If the WildFly server instance is running, and run the following command to start deployment.

mvn package wildfly:deploy

More simply, execute mvn deploy:run to start a WildFly server instance and start the deployment immediately.

WildFly maven plugin also support of deploying to remote WildFly server instance.
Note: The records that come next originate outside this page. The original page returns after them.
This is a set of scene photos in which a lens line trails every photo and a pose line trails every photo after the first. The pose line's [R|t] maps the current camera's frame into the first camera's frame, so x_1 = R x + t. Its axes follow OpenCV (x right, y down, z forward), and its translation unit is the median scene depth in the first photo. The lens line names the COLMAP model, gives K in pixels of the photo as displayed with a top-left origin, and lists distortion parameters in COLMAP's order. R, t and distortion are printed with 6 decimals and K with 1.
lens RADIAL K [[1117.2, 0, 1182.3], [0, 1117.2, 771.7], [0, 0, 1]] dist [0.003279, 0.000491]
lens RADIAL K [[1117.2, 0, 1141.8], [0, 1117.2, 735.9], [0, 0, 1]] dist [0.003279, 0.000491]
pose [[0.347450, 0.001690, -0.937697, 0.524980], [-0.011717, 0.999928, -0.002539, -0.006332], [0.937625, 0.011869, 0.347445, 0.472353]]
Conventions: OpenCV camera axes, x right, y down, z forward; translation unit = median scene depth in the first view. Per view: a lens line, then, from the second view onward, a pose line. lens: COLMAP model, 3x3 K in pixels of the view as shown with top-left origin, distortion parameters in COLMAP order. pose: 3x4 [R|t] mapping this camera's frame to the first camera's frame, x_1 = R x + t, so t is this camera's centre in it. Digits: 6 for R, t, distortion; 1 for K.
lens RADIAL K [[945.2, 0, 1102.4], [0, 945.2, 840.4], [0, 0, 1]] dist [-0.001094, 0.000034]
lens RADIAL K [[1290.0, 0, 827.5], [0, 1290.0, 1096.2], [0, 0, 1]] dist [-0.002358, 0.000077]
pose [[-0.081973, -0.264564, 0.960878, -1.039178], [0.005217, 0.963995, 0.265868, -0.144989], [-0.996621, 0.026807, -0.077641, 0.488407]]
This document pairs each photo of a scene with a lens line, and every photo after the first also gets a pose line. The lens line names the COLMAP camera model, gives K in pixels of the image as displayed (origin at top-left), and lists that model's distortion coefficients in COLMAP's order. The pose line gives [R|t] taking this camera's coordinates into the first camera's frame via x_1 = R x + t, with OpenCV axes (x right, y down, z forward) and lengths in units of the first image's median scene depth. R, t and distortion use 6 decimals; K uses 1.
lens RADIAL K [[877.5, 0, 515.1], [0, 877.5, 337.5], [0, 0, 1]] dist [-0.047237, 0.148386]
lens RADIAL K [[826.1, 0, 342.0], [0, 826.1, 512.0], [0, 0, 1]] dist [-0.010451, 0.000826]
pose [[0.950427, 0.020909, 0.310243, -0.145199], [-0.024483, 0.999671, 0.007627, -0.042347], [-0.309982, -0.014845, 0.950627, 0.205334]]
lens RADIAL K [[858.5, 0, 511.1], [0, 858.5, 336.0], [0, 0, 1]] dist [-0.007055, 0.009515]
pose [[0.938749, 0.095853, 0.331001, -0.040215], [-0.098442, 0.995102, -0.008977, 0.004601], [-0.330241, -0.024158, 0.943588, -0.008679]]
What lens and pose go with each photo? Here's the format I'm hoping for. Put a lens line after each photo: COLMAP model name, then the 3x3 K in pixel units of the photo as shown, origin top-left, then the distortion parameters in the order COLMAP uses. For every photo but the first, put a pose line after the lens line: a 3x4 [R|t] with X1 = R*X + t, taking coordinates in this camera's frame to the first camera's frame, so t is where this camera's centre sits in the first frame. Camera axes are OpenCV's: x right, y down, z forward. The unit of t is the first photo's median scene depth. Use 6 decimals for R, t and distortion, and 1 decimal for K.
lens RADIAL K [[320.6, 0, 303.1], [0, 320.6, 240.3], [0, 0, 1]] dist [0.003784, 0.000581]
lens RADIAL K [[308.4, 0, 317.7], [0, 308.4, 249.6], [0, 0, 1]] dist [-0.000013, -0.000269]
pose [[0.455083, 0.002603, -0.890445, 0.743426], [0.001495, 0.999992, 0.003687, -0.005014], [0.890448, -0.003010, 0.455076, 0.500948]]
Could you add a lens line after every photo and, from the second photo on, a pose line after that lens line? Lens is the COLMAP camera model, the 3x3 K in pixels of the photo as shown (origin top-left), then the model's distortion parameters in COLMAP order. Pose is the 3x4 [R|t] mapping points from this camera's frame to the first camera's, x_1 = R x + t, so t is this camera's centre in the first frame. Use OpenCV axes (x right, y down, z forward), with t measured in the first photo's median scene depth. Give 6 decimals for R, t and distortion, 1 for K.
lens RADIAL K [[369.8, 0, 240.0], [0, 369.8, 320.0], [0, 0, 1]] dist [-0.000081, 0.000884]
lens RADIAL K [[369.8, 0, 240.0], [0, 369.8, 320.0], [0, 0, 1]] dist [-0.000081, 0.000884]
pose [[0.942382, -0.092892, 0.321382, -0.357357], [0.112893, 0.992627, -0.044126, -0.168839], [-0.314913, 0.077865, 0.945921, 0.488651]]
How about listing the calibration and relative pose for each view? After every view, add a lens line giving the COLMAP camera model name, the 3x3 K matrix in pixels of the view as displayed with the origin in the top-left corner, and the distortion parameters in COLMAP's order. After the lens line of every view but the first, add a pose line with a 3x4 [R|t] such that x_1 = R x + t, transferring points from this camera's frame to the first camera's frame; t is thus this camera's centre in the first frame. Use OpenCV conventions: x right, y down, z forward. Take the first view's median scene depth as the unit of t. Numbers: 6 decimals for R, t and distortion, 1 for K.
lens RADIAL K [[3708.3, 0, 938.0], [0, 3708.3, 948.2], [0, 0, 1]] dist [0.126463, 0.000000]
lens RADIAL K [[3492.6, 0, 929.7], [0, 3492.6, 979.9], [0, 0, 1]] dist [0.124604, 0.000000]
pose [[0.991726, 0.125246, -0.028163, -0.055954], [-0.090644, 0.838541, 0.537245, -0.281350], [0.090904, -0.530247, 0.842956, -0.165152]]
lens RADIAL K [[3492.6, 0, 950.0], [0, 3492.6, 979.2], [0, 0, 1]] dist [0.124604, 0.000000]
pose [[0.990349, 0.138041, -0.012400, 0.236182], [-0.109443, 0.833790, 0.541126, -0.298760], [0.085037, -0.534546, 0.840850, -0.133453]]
Configure the host properties.

<plugin>
    <groupId>org.wildfly.plugins</groupId>
    <artifactId>wildfly-maven-plugin</artifactId>
    <version>${wildfly-maven-plugin.version}</version>
    <configuration>

        <!-- control remote wildfly server -->
        <hostname>localhost</hostname>
        <port>9990</port>
        <username>admin</username>
        <password>admin</password>
    </configuration>
</plugin>

Username and password are sensitive info, you can follow the Maven rule, and configure them in the Maven global settings.xml file(~/.m2/settings.xml).

<settings>
    ...
	<servers>
       ... 
       <server>
            <id>wildfly-svr</id>
           	<hostname>localhost</hostname>
            <port>9990</port>
            <username>admin</username>
            <password>admin</password>
        </server>
    </servers>
</settings>    

Then configure the server id in the maven plugin configuration.

<plugin>
    <groupId>org.wildfly.plugins</groupId>
    <artifactId>wildfly-maven-plugin</artifactId>
    <version>${wildfly-maven-plugin.version}</version>
    <configuration>
		...
		<id>wildfly-svr</id>
    </configuration>
</plugin>

Make sure it it running, run mvn wildfly:deploy to start deployment.

Use wildfly:undeploy goal to undeploy an application from a running WildFly server.

You can also add some configuration to WildFly by maven plugin, such as registering a JDDC driver module, configuring a DataSource, etc, more information please read the Wildfy maven plugin documentation.